Cobrinha clearly wanted revenge and had made some adjustments to his game. This was an incredibly close match with neither fighter giving an inch.
When the match ended neither fighter had scored a point and it came down to the referee’s to decide the victor.
Rafael Mendes was again crowned black belt featherweight champion of the world.
The next time the two would meet would be at the Pan Ams in California. Again this was an incredibly close match with neither competitor achieving any real dominance.
After a hard battle, the score stood at 2×2 and Mendes was again awarded the victory via referee’s decision.
So far the only major title to eluded Cobrinha had been the ADCC crown. On the previous two occasions he had been in the tournament he’d lost to Rafa Mendes in the final.
The -66kg division in the 2013 ADCC was incredibly tough and included almost feature every major featherweight competitor in the world.
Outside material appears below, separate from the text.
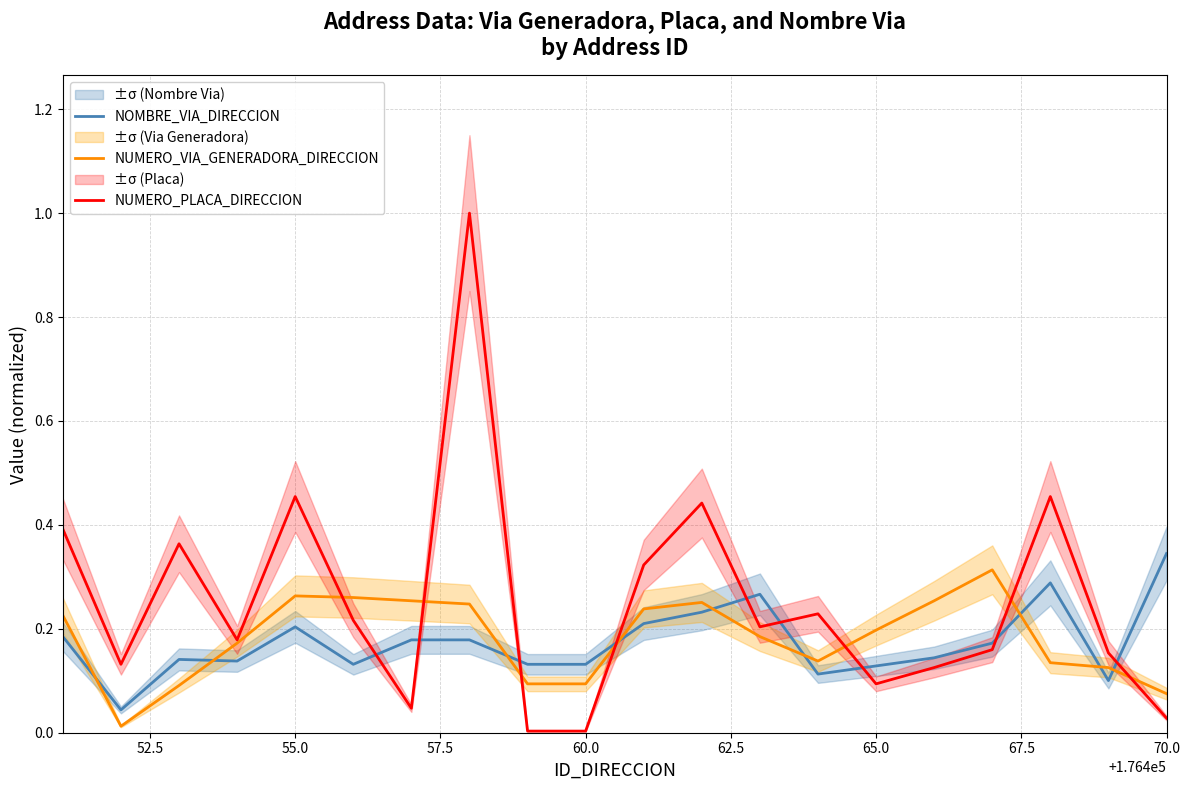

At how many categories does at least one series exceed 0?

20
This fight turned out to be a war of attrition with much of the fight spent wrestling.
After 40 minutes of action, Cobrinha was awarded the victory via referee’s decision and claimed his first ADCC title.
Cobrinha and Mendes would only face each other once in 2014 and that was in the final of the 2014 World Championships.
This was probably the most back and forth battle of all their matches. Both competitors secured numerous sweeps, but ultimately Mendes won the fight by 10×8.
Their final meeting to date took place at the world championships in 2015 in California.
This match is the most one-sided match between the two, after Mendes submission victory at the Pan Ams in 2012,
Mendes pulled guard and quickly inverted almost taking Cobrinha’s back and passing guard. Cobrinha manages to scramble back to 50/50 but only few moments later Mendes inverts again and takes Cobrinha’s back.
Although Cobrinha does manage to escape towards the end of the match, he’s unable to recover the points and Mendes wins by 6×0
The rivalry between Rafael Mendes and Rubens Cobrinha Charles has been one of the greatest in Jiu Jitsu history. Many of their matches are incredibly close and often won by referee’s decision or a single advantage.
Mendes is already considered one of the greatest Jiu Jitsu athletes ever and at only 26 years old and many people believe he is only just coming into his prime.
At 36 years old many people believe Cobrinha is coming to the end of his career. However, he is still an active competitor and still compete’s at the highest level. Most recently he won -66kg division again at the ADCC 2015.
This rivalry can be seen as a changing of the guard between the old and the new but if both athletes were in their prime some of the results may have been very different.
Mendes sums up the rivalry best in his Facebook post after winning the worlds in 2015.
“Royler inspired me to start my journey & Cobrinha brought the fire in me, because of Cobrinha I became probably ten times better than I would ever be if he was not there, I trained harder every single day.”
That is why rivalries like this take great fighters to exceptional and beyond.
Without a doubt both Mendes and Cobrinha will be remembered as two of the greatest Jiu Jitsu competitors of all time.